For newbies to the real estate arena, financing and market conditions are often the main concerns.  Once they know how much they are pre-approved for and have located what they consider to be a good area, they start their property search based on their personal requirements.  They then proceed to visit properties.  Decisions are then normally made based on the desirability, location and, costs of the property.

The main revenue stream of the property will be the rent.

The main costs of the property that are normally considered include:

  • Market or asking price of the property
  • Opportunity cost comparing mortgage monthly payment to current monthly rent if renting
  • Mortgage interest rate
  • Condo maintenance fees or home owner association fees
  • Property taxes, and
  • Closing costs

Cash flows are then calculated by subtracting these costs from the revenue stream.  If you include an expected rate of appreciation to the property based on market conditions, you can also calculate a return on investment (ROI.)   You will have to make your own evaluation of expected appreciation based on your own research, what information your real estate broker provides you, and potentially any information you may obtain from paid or non-paid financial advisors.  This evaluation is typically very subjective and debatable.  No one has a crystal ball for this.

The adrenaline rush of buying one’s first home or investment property and a dramatic increase in income for a newly graduated professional often cajoles newbies in making a fast decision based on these costs alone or a subset of these.  Excitement after all these years of study and training can be great.  That being said, sometimes market conditions are hot, and if you don’t make a decision quickly, you will lose the property.

The Veteran Approach

I encourage all my friends, alumni and family to take the time to look at the profitability of the property before entering the market, continuously during your property search and all the way up to the final moments of making a decision on buying a specific property.

Why do we need to go through all of this rigour?  Especially when we are buying the property for ourselves, is this really necessary?  If this is only my first investment property, is it going to make a difference?

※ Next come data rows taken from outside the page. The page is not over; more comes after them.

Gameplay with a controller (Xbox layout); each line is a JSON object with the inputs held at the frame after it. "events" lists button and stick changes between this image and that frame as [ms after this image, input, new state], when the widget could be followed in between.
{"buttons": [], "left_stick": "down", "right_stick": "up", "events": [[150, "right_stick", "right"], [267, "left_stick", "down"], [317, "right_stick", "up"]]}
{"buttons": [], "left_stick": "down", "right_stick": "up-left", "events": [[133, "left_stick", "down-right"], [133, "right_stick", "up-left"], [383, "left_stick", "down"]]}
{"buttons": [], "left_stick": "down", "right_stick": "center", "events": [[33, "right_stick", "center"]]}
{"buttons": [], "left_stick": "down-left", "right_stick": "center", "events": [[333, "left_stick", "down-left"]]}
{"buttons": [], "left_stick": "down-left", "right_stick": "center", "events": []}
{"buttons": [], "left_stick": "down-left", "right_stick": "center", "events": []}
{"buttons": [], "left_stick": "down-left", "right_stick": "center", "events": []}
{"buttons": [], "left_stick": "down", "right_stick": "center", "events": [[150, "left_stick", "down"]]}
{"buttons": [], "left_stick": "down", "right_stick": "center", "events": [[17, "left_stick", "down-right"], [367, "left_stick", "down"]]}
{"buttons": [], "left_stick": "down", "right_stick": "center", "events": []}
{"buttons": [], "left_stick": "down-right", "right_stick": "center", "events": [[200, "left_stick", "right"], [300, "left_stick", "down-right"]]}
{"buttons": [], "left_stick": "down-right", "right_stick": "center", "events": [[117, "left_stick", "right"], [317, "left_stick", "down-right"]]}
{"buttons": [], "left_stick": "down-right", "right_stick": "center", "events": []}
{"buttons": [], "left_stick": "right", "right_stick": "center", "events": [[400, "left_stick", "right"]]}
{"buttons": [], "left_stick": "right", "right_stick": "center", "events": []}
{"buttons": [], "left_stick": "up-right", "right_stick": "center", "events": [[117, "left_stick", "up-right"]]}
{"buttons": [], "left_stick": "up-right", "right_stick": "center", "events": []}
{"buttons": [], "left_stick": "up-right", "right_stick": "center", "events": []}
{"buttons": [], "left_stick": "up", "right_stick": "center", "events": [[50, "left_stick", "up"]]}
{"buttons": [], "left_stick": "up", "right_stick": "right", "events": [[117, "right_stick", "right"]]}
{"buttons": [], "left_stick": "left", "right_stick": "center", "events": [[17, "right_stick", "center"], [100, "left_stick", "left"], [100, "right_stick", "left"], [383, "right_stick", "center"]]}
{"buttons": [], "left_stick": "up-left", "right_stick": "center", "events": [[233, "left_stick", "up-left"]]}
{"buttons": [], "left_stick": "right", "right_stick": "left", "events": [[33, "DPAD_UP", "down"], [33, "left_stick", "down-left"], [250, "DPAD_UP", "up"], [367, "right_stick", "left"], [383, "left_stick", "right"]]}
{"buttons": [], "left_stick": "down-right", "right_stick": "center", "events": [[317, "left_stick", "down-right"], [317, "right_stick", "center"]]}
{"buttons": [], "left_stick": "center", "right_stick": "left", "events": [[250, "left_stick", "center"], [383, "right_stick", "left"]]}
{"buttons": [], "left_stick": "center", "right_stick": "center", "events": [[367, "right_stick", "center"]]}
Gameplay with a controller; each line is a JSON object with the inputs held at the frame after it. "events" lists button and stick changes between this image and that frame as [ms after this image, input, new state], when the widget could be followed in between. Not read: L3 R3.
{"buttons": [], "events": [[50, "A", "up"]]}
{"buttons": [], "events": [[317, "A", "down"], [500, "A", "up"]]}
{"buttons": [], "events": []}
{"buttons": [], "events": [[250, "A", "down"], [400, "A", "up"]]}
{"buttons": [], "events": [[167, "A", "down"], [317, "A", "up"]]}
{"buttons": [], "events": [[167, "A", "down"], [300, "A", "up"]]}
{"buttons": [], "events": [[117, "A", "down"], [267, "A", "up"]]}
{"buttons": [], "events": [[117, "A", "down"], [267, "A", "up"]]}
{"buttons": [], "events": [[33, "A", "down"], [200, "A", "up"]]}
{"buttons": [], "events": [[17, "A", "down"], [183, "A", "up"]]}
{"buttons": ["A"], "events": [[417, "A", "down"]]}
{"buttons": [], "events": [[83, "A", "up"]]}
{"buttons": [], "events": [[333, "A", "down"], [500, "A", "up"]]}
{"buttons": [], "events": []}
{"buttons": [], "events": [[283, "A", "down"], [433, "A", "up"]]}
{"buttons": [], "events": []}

Absolutely yes, it is necessary because:

  1. Returns on investment property are diminishing in many markets.  Monthly rents are not keeping up with property prices in many major cities in North America.  Governments often protect families and tenants (vs. landlords) and limit annual rent increases.
  2. Taxes.  High income bracket earners pay more tax and all impacts to tax need to be carefully considered during the investment life of the property and when selling the property.
  3. Future investments.  You will eventually want to build your investment portfolio regardless of what combination of investments it may be (paper assets like stocks and bonds and real property).  You must be able to compare the profitability of all alternative investments in an objective way.  Choosing even slightly more profitable investments will add up in the long-term.
  4. Liquidation costs.  The cost of liquidating an unprofitable investment property, especially if it is not your primary property, can be very high when you consider taxes, closing costs, and market conditions.

Decisions to Consider

  • What decisions confront property buyers and investors?  How can these questions impact the profitability of your investment?
  • Financing.  How much should you put down?  What is the amortization period?
  • Opportunity costs.  When should I stop renting and start buying for it to impact my return on investment?
  • Investment horizon.  Are you getting a starter home or your dream home?  How long do you plan to own the property for?  How long do I have to hold on to the property to make a decent return?
  • Alternative investments.  Should you buy an investment property or other types of investments (active or passive)?  What is the ROI differential for each alternative?
  • Property management.  Do you have to manage the property yourself to make money and is it worth it to you?
  • Time.  For busy professionals, is it worth enlisting any of the different real estate / financial advisory services that are available either one-time or on an ongoing basis?  Preference would be for trust worthy and independent advice at an affordable rate that is not biased upwards based on my income.
  • Hidden costs.  There are a lot of costs that are not obvious to the first time home buyer that have an impact on profitability.  These can swing a property investment’s ROI more than you might expect.  More on this topic below.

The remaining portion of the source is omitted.